5. Как обрел настоящих хозяев спроектированный до войны и давший первый металл в 1950 году Кандалакшский алюминиевый? Очень просто. Сначала всем рабочим раздали ваучеры, сделав их «настоящими собственниками» своего завода. Потом новые хозяева перестали платить «новым собственникам» зарплату. Чтобы выжить, кормить хоть как-то семьи, рабочие и служащие были вынуждены продавать свои ваучеры. Завод на совершенно законном основании перешел в ловкие частные ручки. Когда Кандалакша отмечала 70-летие присвоения статуса города, хозяева КАЗа под угрозой увольнения запретили своим рабочим и служащим участвовать в общегородском праздничном шествии. Нужно наконец выбить из свободных и счастливых людей память о коммунистическом рабстве.

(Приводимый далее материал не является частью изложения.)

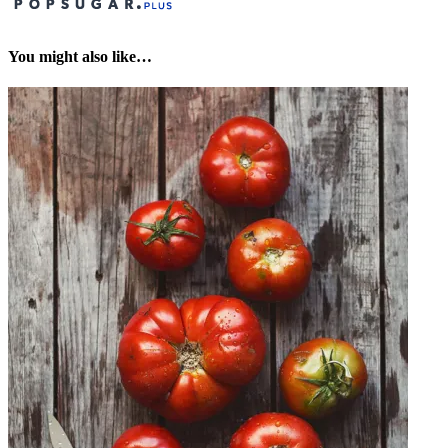
You might also like…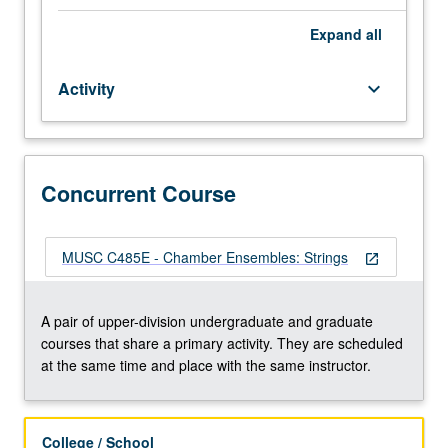
of
their
Expand
all
instrument
to
Activity
keyboard_arrow_down
participate.
Applied
study
of
performance
Concurrent Course
practices
of
literature
MUSC C485E - Chamber Ensembles: Strings
open_in_new
appropriate
to
ensembles.
A pair of upper-division undergraduate and graduate
Total
courses that share a primary activity. They are scheduled
of
at the same time and place with the same instructor.
12
units
may
College / School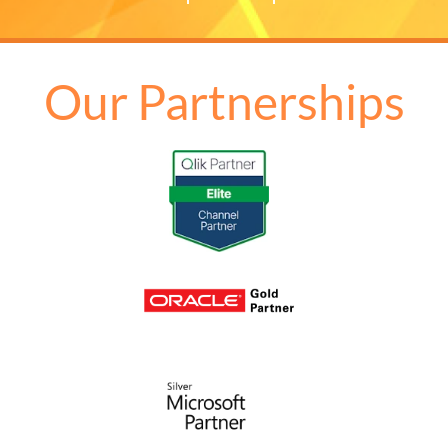
Our Partnerships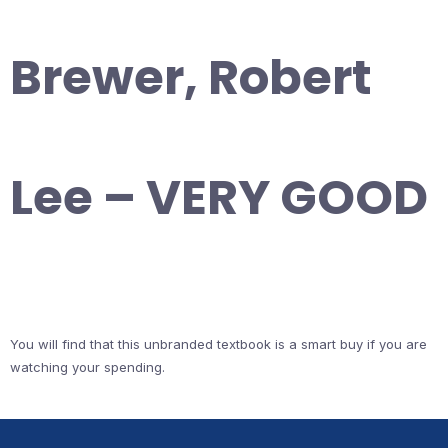
Brewer, Robert
Lee – VERY GOOD
You will find that this unbranded textbook is a smart buy if you are
watching your spending.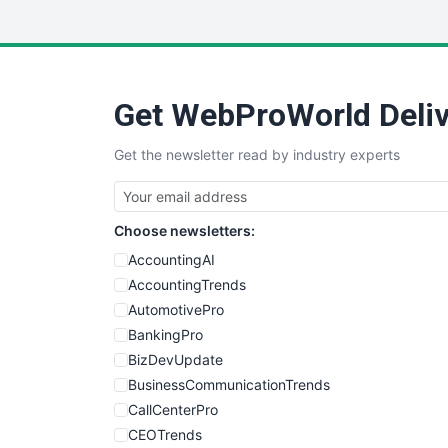
Get WebProWorld Deliv
Get the newsletter read by industry experts
Choose newsletters:
AccountingAI
AccountingTrends
AutomotivePro
BankingPro
BizDevUpdate
BusinessCommunicationTrends
CallCenterPro
CEOTrends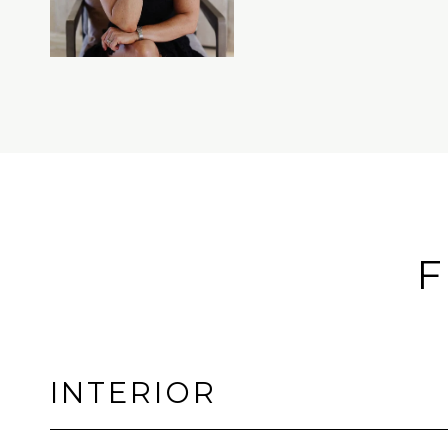
F
INTERIOR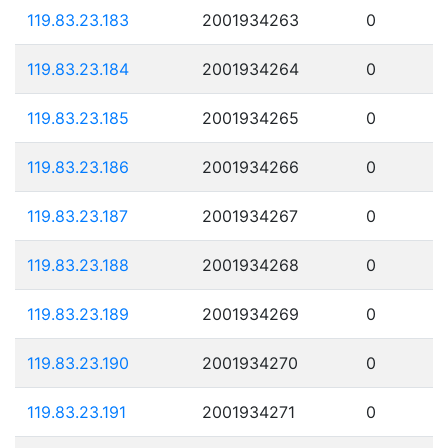
119.83.23.183
2001934263
0
119.83.23.184
2001934264
0
119.83.23.185
2001934265
0
119.83.23.186
2001934266
0
119.83.23.187
2001934267
0
119.83.23.188
2001934268
0
119.83.23.189
2001934269
0
119.83.23.190
2001934270
0
119.83.23.191
2001934271
0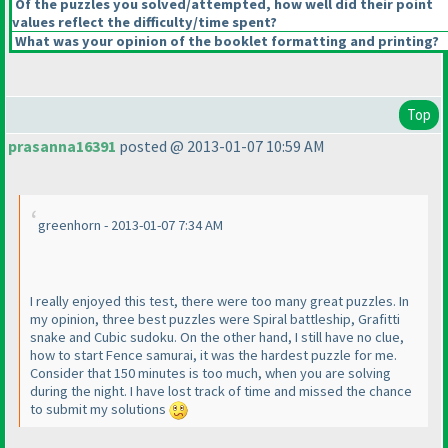
Of the puzzles you solved/attempted, how well did their point
values reflect the difficulty/time spent?
What was your opinion of the booklet formatting and printing?
Top
prasanna16391
posted @ 2013-01-07 10:59 AM
greenhorn - 2013-01-07 7:34 AM
I really enjoyed this test, there were too many great puzzles. In
my opinion, three best puzzles were Spiral battleship, Grafitti
snake and Cubic sudoku. On the other hand, I still have no clue,
how to start Fence samurai, it was the hardest puzzle for me.
Consider that 150 minutes is too much, when you are solving
during the night. I have lost track of time and missed the chance
to submit my solutions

6. Мама любила именно паюсную икру. В середине тридцать восьмого года за статью в местной газете «Кандалакшский коммунист» отец, к полному своему удивлению, получил гонорар. Несмотря на дыры в бюджете, на весь гонорар (шальные деньги!) были куплены и преподнесены маме четыреста граммов паюсной икры.
7. В знаменитом призыве коммунистов обращение-то было вовсе не к «пролетариям». Вот и на могиле Карла Маркса на гранитном постаменте начертано по-английски, но немецкими товарищами, ставившими надгробие и знавшими тексты своего великого соотечественника в оригинале: «Workers off lands unait!» «Работники всей земли…», а вовсе не «пролетарии», т. е. — «неимущие». Думаю, что в оригинале не только отцу лозунг коммунистов был бы еще ближе, чем в переводе на русский.